Decompose Step 6 snapshot: 140 task specs + contract docs

Closes out greenfield Step 6 (Decompose) for all 14 components
(C1-C13 + cross-cutting helpers/replay). Covers tasks AZ-266..AZ-446
plus the _dependencies_table.md and component contract documents.

State file updated to greenfield Step 7 (Implement), not_started.

Co-authored-by: Cursor <cursoragent@cursor.com>
This commit is contained in:
Oleksandr Bezdieniezhnykh
2026-05-11 00:39:48 +03:00
parent 8171fcb29e
commit 880eabcb3f
172 changed files with 22897 additions and 35 deletions
@@ -0,0 +1,146 @@
# LightGlueRuntime Helper Module (R14 fix)
**Task**: AZ-278_lightglue_runtime
**Name**: LightGlueRuntime Helper
**Description**: Implement the shared `LightGlueRuntime` helper that owns the LightGlue inference engine handle for both C2.5 (single-pair inlier counting) and C3 (heavier matching pass). This is the structural fix for R14 (the original C2.5 ↔ C3 import cycle): the runtime sits at Layer 1 with no `components.*` imports, so the cycle becomes impossible to express.
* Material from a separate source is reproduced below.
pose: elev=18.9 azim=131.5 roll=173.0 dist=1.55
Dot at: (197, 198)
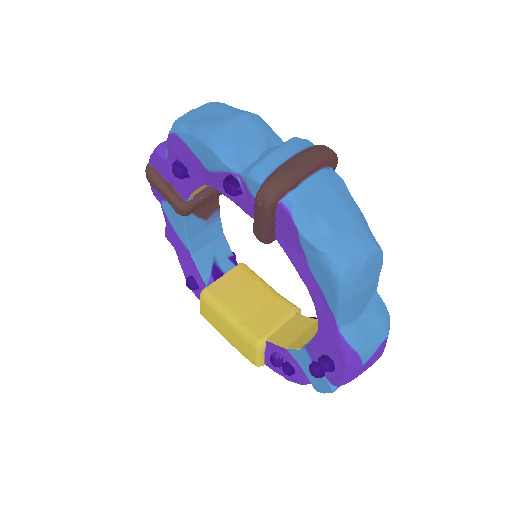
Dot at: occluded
Single CUDA stream; concurrent access forbidden by contract; composition root binds to the single F3 hot-path thread.
**Complexity**: 3 points
**Dependencies**: AZ-263_initial_structure
**Component**: shared.helpers.lightglue_runtime (cross-cutting; epic AZ-264 / E-CC-HELPERS)
**Tracker**: AZ-278
**Epic**: AZ-264 (E-CC-HELPERS)
### Document Dependencies
- `_docs/02_document/contracts/shared_helpers/lightglue_runtime.md` — frozen public interface this task produces.
- `_docs/02_document/common-helpers/03_helper_lightglue_runtime.md` — design rationale and R14 context.
## Problem
C2.5 (Re-rank) and C3 (CrossDomainMatcher) both call LightGlue. In cycle 1 of `_docs/02_document/epics.md`, LightGlue ownership was ambiguous and produced R14: a circular import / runtime dependency between C2.5 and C3 (the "K=10 → N=3 funnel" both wanted to own the engine). Without a shared runtime:
- The engine is built / loaded twice, doubling GPU memory at takeoff (Tier-2 has only 8 GB).
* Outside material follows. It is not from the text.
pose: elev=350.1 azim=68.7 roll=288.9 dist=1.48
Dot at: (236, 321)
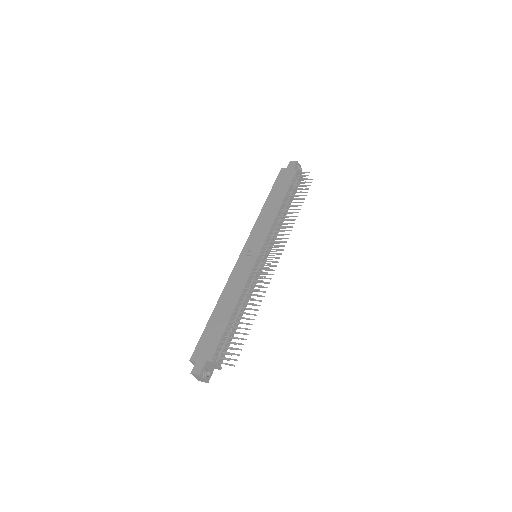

- C2.5 and C3 drift on engine version pinning, producing inconsistent matches.
- Their import cycle is a recurring footgun: any future refactor will tempt one to import from the other.
## Outcome
- A single `LightGlueRuntime` instance is constructed once at takeoff by the composition root from C7's `deserialize_engine(LIGHTGLUE_ENGINE_CACHE_ENTRY)` and is constructor-injected into BOTH C2.5 and C3.
- The C2.5 ↔ C3 import cycle is structurally impossible: the runtime lives at Layer 1 (`helpers/`) and imports zero `components.*` modules. Both consumers depend on the helper; neither depends on the other.
- Concurrent access is rejected at runtime by an explicit guard (`LightGlueConcurrentAccessError`), preserving the single-CUDA-stream invariant. The composition root binds the runtime to the single F3 hot-path thread; AC-4 of the contract is the canary that catches future composition-root mistakes.
- The helper exposes no `set_*` / `update_*` methods — once constructed, the runtime's behaviour is fixed.
## Scope
### Included
- `LightGlueRuntime(engine_handle: EngineHandle)` constructor.
- `match(features_a: KeypointSet, features_b: KeypointSet) -> CorrespondenceSet` — single-pair path used by C2.5.
- `match_batch(features_a_list, features_b_list) -> list[CorrespondenceSet]` — batch path used by C3.
- `descriptor_dim() -> int` accessor for shape validation upstream of `match`.
- Concurrent-access guard that raises `LightGlueConcurrentAccessError` on overlapping `match` / `match_batch` entries.
- `LightGlueRuntimeError` (construction / dim mismatch) and `LightGlueConcurrentAccessError` (concurrent entry) exception types.
- Public interface contract published at `_docs/02_document/contracts/shared_helpers/lightglue_runtime.md`.
### Excluded
- Engine compilation / serialisation — C7.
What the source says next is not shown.